Usul çerçevesinde Hadis ve Fıkıh mirasımızı birlikte ele alarak, usulü fıkıh mirasımızı çok iyi tetkik ederek, usulü fıkıh mirasımızı bugüne taşıyarak meseleleri günümüze taşıma gibi bir zorunluluğumuz var. Aksi halde içine girdiğimiz sorunlar bizi kuşatmaya devam eder. İslam ahkamı, Ahkam-ı Kazaiye ve Ahkam-ı Diyaniye diye ikiye ayrılmıştır. Ahkam-ı Diyaniye aynı zamanda fetva kısmını teşkil eder. Ahkam-ı Diyaniye, kul ile Rabbi arasındaki meseleler. Ahkam-ı Kazaiye kul ile kullar arasındaki ahkamı hükme bağlar. Ancak yaşadığımız ülkelerin yönetimlerini de dikkate aldığımızda kullar arasındaki pek çok mesele de size gelmektedir. Bilhassa bu konularda verilebilecek yanlış bir karar o ülkelerin dini istikrarını ortadan kaldırabilir. O ülkede kargaşaya, anarşi ve terörün doğmasına yol açabilir.
“Müslümanların çoğunluk olarak yaşadığı ülkelerle azınlık olarak yaşadığı ülkelerde verilen fetvalar arasındaki aynılıklar pek çok sorunun ortaya çıkmasına yol açıyor…”
Müslümanların azınlık olarak yaşadığı ülkelerde çok daha büyük sıkıntılar olduğunu biliyoruz. Müslümanların hakim çoğunluk olarak yaşadığı ülkelerde verilen fetvalarla Müslümanların azınlık olarak yaşadığı ülkelerde verilen fetvalar arasındaki aynılıklar pek çok sorunun ortaya çıkmasına yol açıyor.
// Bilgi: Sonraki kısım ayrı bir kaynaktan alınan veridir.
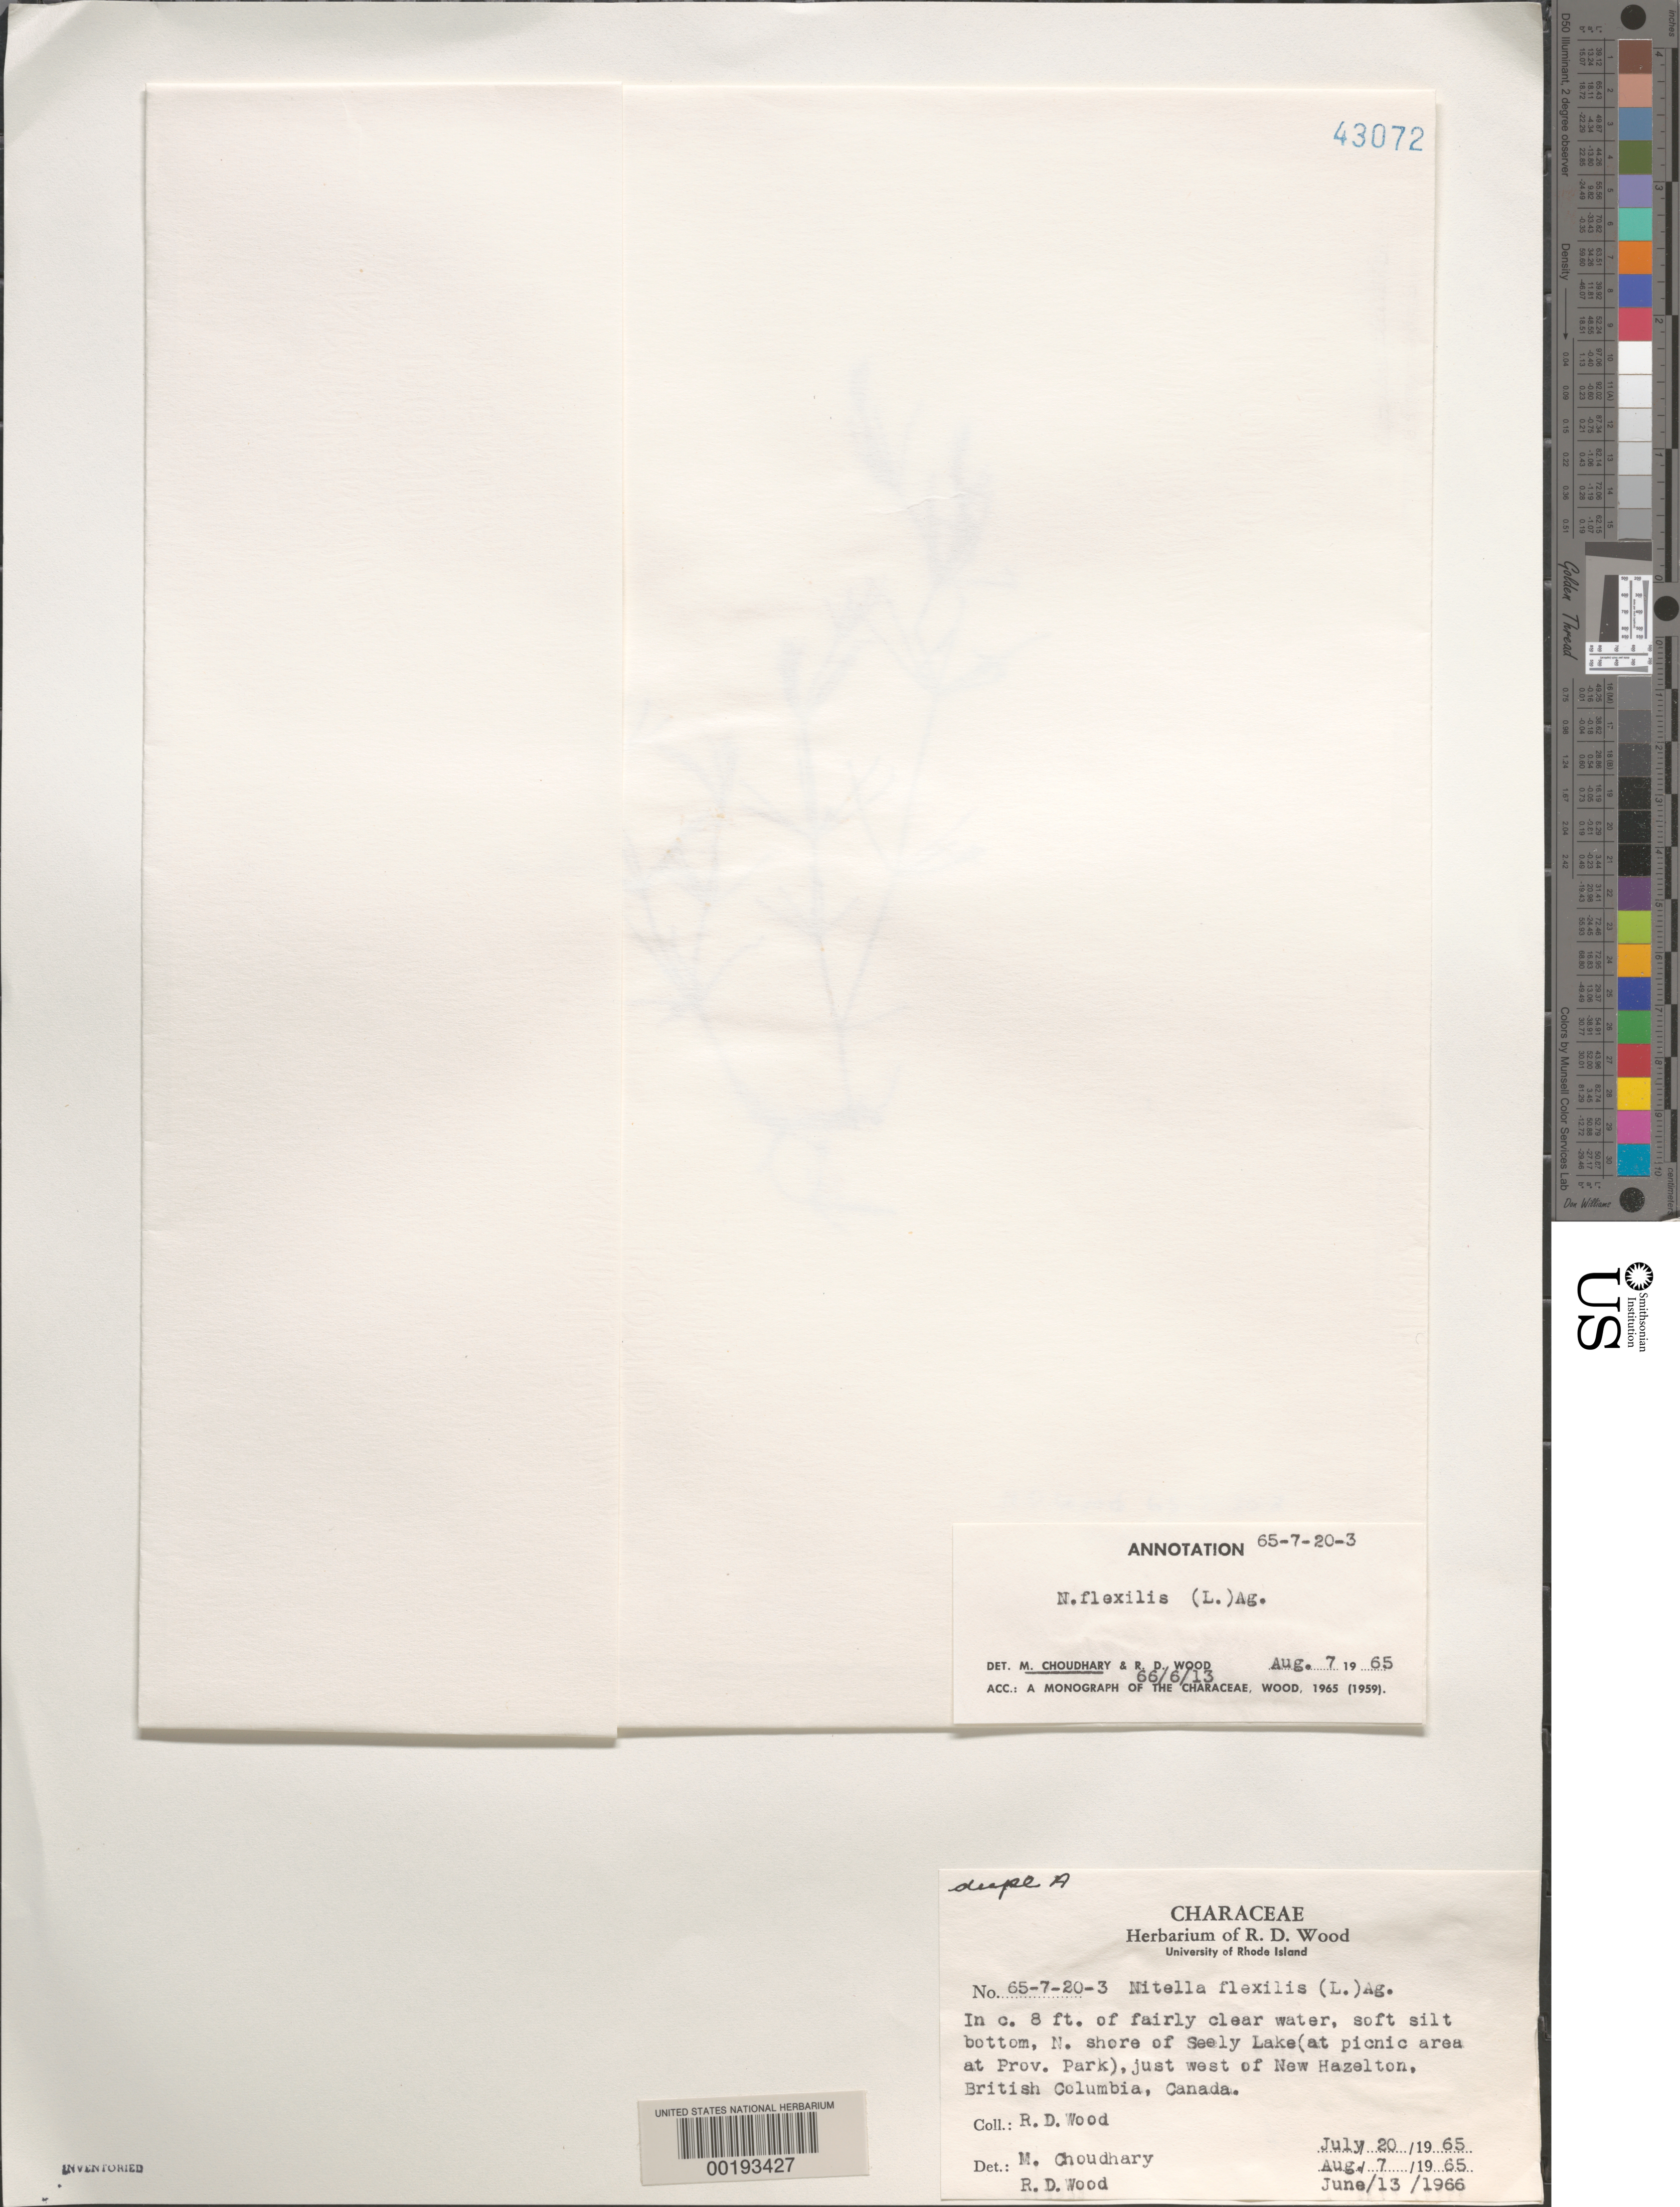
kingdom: Plantae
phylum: Charophyta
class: Charophyceae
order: Charales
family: Characeae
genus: Nitella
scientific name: Nitella flexilis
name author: (L.) C. Agardh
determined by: Wood, R. D.; Choudhary, M. C.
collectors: R. Wood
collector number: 65-7-20-3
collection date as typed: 20 Jul 1965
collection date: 1965-07-20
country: Canada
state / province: British Columbia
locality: Seely Lake, Provincial Park, just west of New Hazelton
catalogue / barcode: US 43072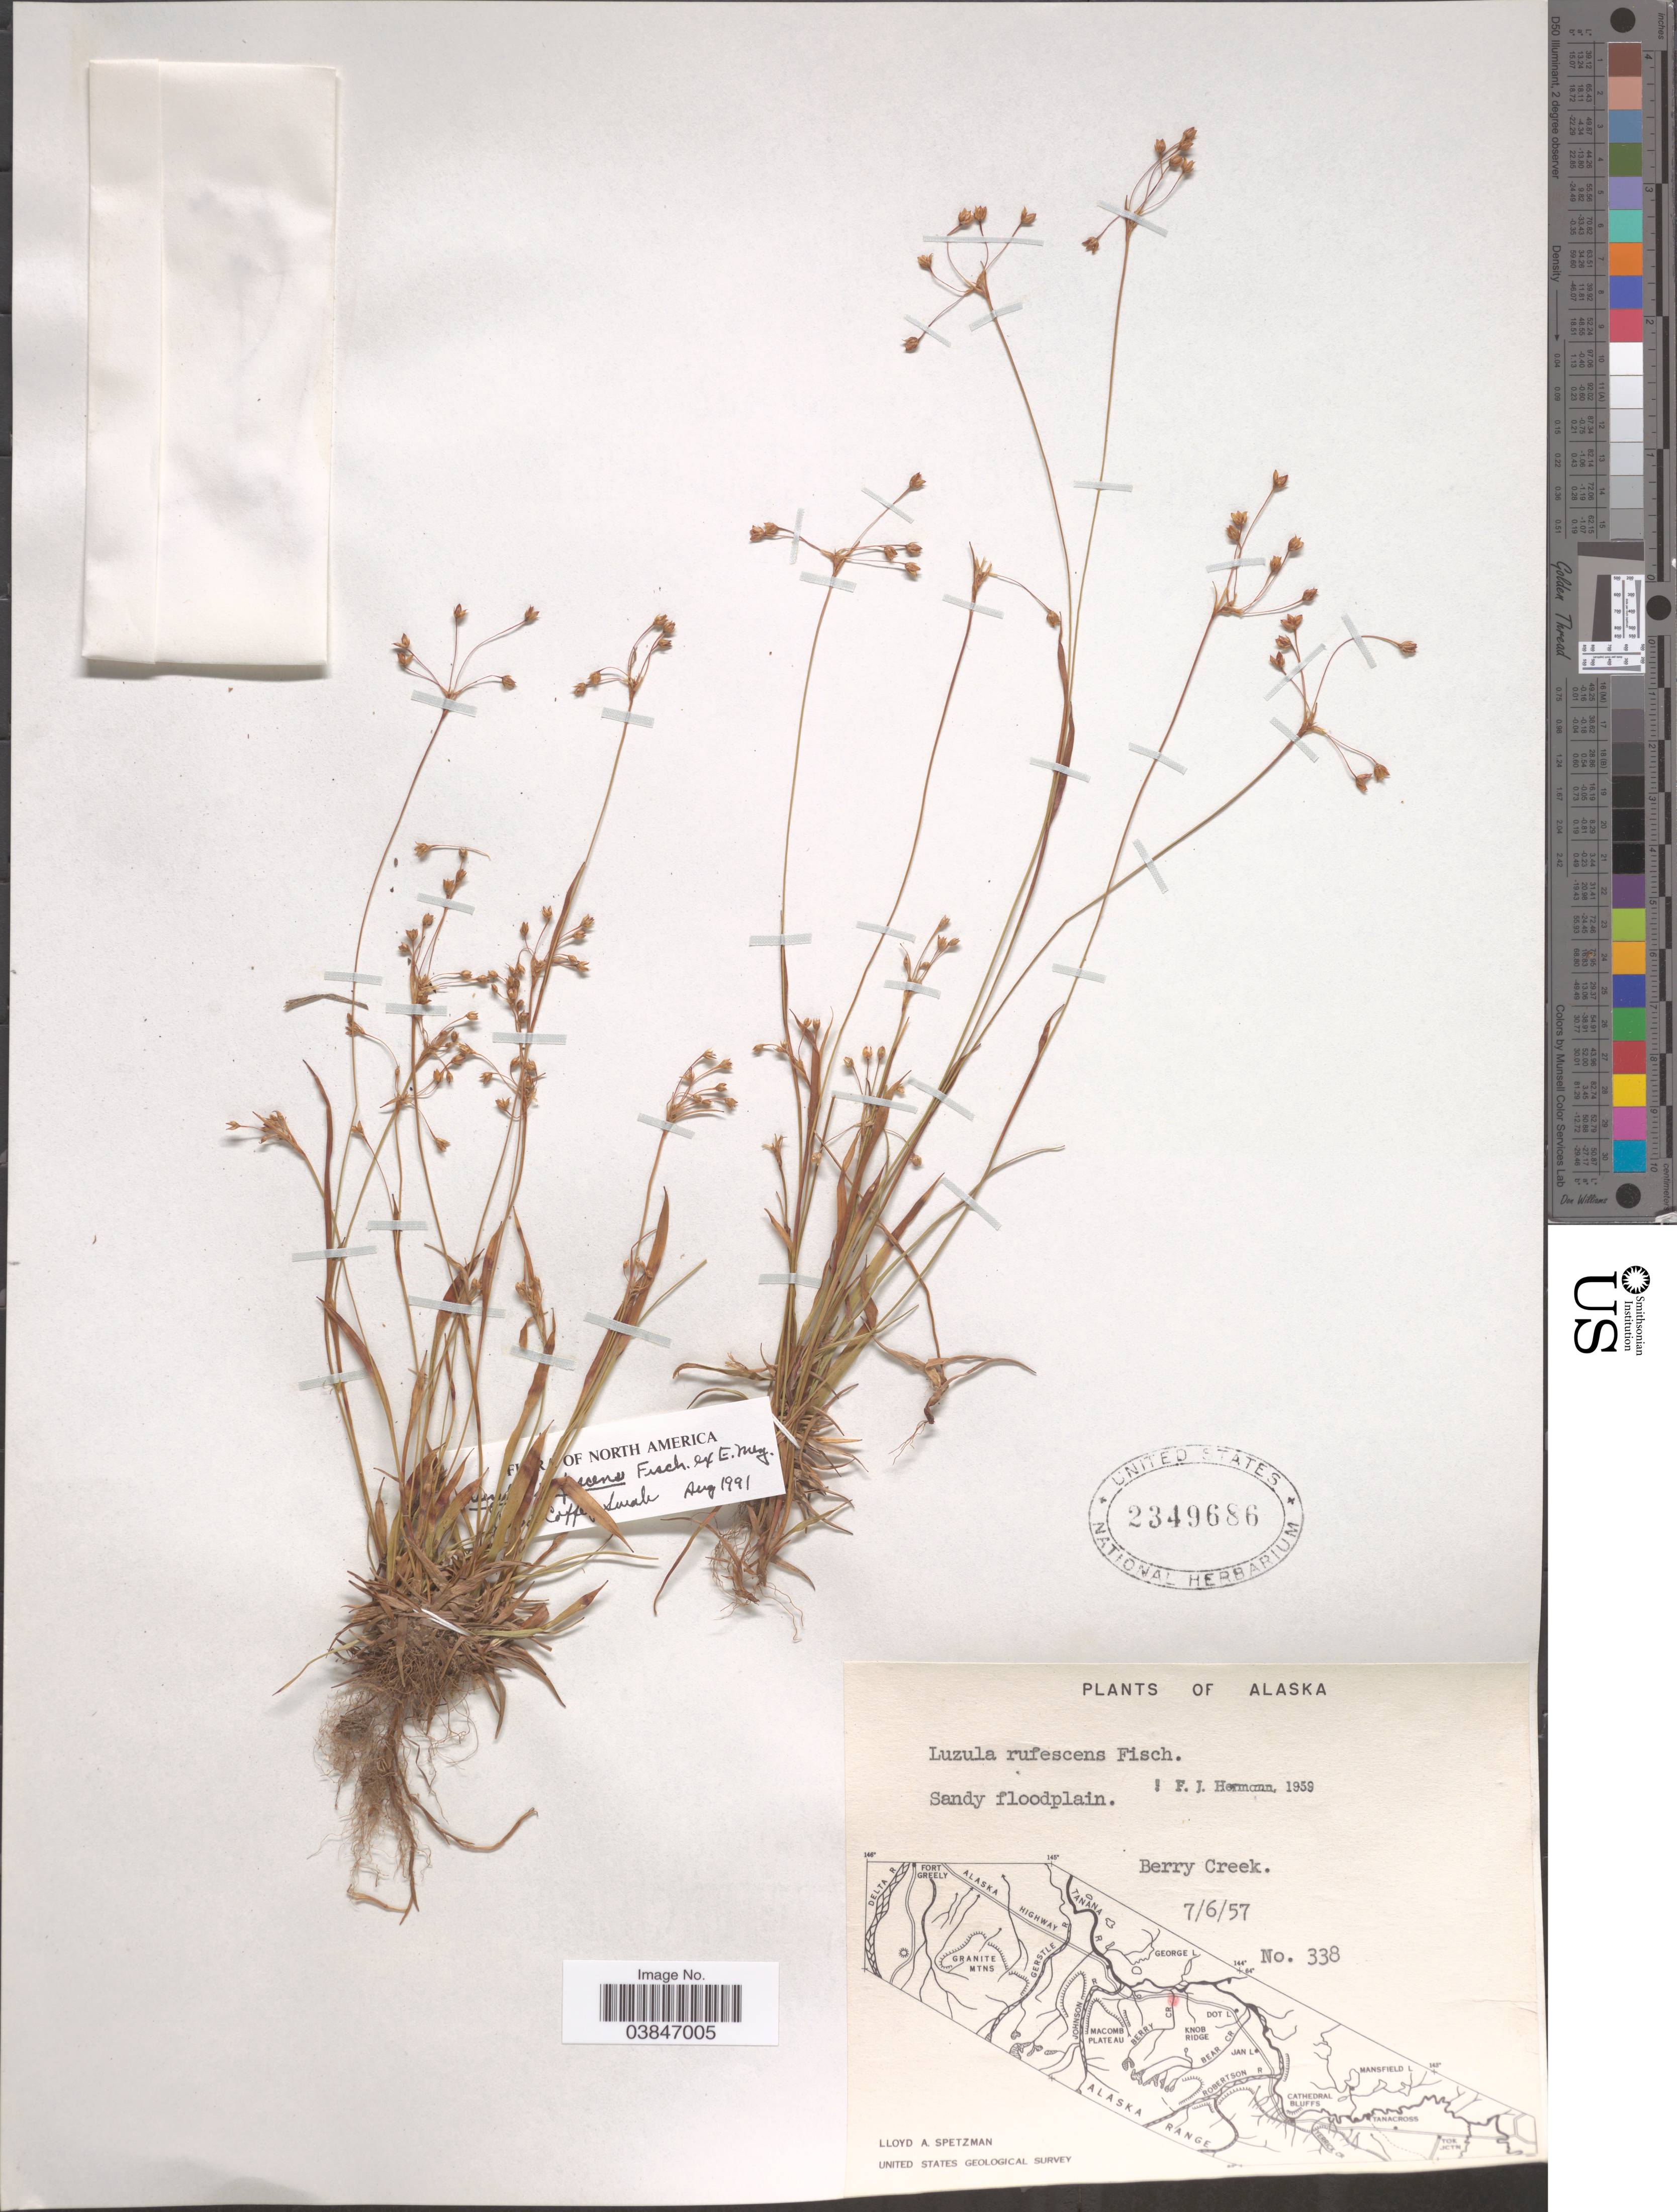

Halbuki biz her ülkeyi biricik kabul ederek, her ülkenin yaşadıklarını dikkate alarak vermek zorundayız. Fetva verilirken müstefdinin yaşadığı ülkesi, şehri sorulmadan fetva verilemeyeceği yönünde bir görüş vardır. İslam dünyasında verilen fetvaların diyelim ki, Pasifik Asya'da yüz Müslümanın yaşadığı bir ülkeye taşındığı zaman ne tür sorunlarla karşılaşıldığını görmemiz lazım.
Başkan Görmez, kurulan Fetva Meclisinin diğer uluslararası Fetva Meclisleriyle irtibatının sağlanarak daha genişletilmiş toplantılarla fetva kargaşasının önüne geçilmesi gerektiğini vurguladı.
Fetva Meclisinin oluşturulduğu, İcra Heyetinin teşkil edildiği ve Fetva Meclisinin çalışma usulünün belirlendiği toplantıya, Din İşleri Yüksek Kurulu Başkanı Dr. Ekrem Keleş, Diyanet İşleri Başkan Yardımcısı Prof. Dr. Yavuz Ünal, Din İşleri Yüksek Kurulu Üyeleri ve Avrasya İslam Şurası üye ülkeleri katıldı.